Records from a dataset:
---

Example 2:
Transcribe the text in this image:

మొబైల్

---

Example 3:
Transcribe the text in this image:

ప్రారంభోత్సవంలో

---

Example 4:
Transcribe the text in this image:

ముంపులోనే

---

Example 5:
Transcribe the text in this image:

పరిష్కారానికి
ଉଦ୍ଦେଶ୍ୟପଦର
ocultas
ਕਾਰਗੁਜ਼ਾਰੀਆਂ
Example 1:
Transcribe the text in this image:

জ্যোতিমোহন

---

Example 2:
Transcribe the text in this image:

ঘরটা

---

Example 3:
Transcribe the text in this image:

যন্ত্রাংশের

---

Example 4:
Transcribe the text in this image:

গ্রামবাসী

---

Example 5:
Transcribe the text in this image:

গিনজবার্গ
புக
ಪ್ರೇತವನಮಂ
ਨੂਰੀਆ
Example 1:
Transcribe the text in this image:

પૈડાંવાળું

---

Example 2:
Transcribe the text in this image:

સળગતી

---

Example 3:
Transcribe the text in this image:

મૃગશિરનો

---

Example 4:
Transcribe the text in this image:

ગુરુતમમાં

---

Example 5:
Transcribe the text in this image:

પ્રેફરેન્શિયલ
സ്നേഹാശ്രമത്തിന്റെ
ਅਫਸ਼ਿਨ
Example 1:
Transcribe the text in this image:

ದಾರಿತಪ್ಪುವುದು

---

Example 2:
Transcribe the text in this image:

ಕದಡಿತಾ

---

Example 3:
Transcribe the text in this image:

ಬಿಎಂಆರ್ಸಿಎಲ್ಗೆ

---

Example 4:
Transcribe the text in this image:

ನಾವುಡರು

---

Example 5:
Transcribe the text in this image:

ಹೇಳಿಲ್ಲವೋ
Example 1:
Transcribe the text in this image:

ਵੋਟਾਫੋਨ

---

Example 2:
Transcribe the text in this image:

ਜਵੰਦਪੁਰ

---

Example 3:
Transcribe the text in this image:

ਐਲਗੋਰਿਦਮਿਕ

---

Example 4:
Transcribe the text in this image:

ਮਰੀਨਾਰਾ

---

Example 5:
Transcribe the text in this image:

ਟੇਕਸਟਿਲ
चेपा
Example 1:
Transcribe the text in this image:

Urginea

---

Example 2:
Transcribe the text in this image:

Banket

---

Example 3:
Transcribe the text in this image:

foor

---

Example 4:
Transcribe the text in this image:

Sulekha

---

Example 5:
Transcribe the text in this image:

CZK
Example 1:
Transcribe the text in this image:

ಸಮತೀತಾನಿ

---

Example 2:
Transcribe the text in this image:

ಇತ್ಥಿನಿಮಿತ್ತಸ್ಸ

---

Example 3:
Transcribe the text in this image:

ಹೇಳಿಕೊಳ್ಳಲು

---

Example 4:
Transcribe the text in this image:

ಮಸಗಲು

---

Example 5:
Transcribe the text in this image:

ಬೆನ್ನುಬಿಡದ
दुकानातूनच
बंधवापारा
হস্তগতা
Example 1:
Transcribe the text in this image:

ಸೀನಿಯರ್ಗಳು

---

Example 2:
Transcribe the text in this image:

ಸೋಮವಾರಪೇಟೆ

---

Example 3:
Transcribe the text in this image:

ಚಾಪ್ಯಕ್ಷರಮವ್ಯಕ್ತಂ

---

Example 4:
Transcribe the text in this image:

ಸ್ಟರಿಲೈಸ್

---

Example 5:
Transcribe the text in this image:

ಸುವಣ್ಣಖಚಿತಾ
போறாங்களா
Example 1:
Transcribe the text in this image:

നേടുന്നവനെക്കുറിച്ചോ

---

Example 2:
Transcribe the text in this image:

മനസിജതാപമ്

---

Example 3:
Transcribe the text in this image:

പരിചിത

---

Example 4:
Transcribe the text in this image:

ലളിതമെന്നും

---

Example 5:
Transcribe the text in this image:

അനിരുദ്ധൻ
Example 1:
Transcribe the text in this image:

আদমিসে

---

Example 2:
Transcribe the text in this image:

The problem ▸ All the records above are to be reproduced exactly.

Output of the task ▸
---

Example 2:
Transcribe the text in this image:

మొబైల్

---

Example 3:
Transcribe the text in this image:

ప్రారంభోత్సవంలో

---

Example 4:
Transcribe the text in this image:

ముంపులోనే

---

Example 5:
Transcribe the text in this image:

పరిష్కారానికి
ଉଦ୍ଦେଶ୍ୟପଦର
ocultas
ਕਾਰਗੁਜ਼ਾਰੀਆਂ
Example 1:
Transcribe the text in this image:

জ্যোতিমোহন

---

Example 2:
Transcribe the text in this image:

ঘরটা

---

Example 3:
Transcribe the text in this image:

যন্ত্রাংশের

---

Example 4:
Transcribe the text in this image:

গ্রামবাসী

---

Example 5:
Transcribe the text in this image:

গিনজবার্গ
புக
ಪ್ರೇತವನಮಂ
ਨੂਰੀਆ
Example 1:
Transcribe the text in this image:

પૈડાંવાળું

---

Example 2:
Transcribe the text in this image:

સળગતી

---

Example 3:
Transcribe the text in this image:

મૃગશિરનો

---

Example 4:
Transcribe the text in this image:

ગુરુતમમાં

---

Example 5:
Transcribe the text in this image:

પ્રેફરેન્શિયલ
സ്നേഹാശ്രമത്തിന്റെ
ਅਫਸ਼ਿਨ
Example 1:
Transcribe the text in this image:

ದಾರಿತಪ್ಪುವುದು

---

Example 2:
Transcribe the text in this image:

ಕದಡಿತಾ

---

Example 3:
Transcribe the text in this image:

ಬಿಎಂಆರ್ಸಿಎಲ್ಗೆ

---

Example 4:
Transcribe the text in this image:

ನಾವುಡರು

---

Example 5:
Transcribe the text in this image:

ಹೇಳಿಲ್ಲವೋ
Example 1:
Transcribe the text in this image:

ਵੋਟਾਫੋਨ

---

Example 2:
Transcribe the text in this image:

ਜਵੰਦਪੁਰ

---

Example 3:
Transcribe the text in this image:

ਐਲਗੋਰਿਦਮਿਕ

---

Example 4:
Transcribe the text in this image:

ਮਰੀਨਾਰਾ

---

Example 5:
Transcribe the text in this image:

ਟੇਕਸਟਿਲ
चेपा
Example 1:
Transcribe the text in this image:

Urginea

---

Example 2:
Transcribe the text in this image:

Banket

---

Example 3:
Transcribe the text in this image:

foor

---

Example 4:
Transcribe the text in this image:

Sulekha

---

Example 5:
Transcribe the text in this image:

CZK
Example 1:
Transcribe the text in this image:

ಸಮತೀತಾನಿ

---

Example 2:
Transcribe the text in this image:

ಇತ್ಥಿನಿಮಿತ್ತಸ್ಸ

---

Example 3:
Transcribe the text in this image:

ಹೇಳಿಕೊಳ್ಳಲು

---

Example 4:
Transcribe the text in this image:

ಮಸಗಲು

---

Example 5:
Transcribe the text in this image:

ಬೆನ್ನುಬಿಡದ
दुकानातूनच
बंधवापारा
হস্তগতা
Example 1:
Transcribe the text in this image:

ಸೀನಿಯರ್ಗಳು

---

Example 2:
Transcribe the text in this image:

ಸೋಮವಾರಪೇಟೆ

---

Example 3:
Transcribe the text in this image:

ಚಾಪ್ಯಕ್ಷರಮವ್ಯಕ್ತಂ

---

Example 4:
Transcribe the text in this image:

ಸ್ಟರಿಲೈಸ್

---

Example 5:
Transcribe the text in this image:

ಸುವಣ್ಣಖಚಿತಾ
போறாங்களா
Example 1:
Transcribe the text in this image:

നേടുന്നവനെക്കുറിച്ചോ

---

Example 2:
Transcribe the text in this image:

മനസിജതാപമ്

---

Example 3:
Transcribe the text in this image:

പരിചിത

---

Example 4:
Transcribe the text in this image:

ലളിതമെന്നും

---

Example 5:
Transcribe the text in this image:

അനിരുദ്ധൻ
Example 1:
Transcribe the text in this image:

আদমিসে

---

Example 2:
Transcribe the text in this image:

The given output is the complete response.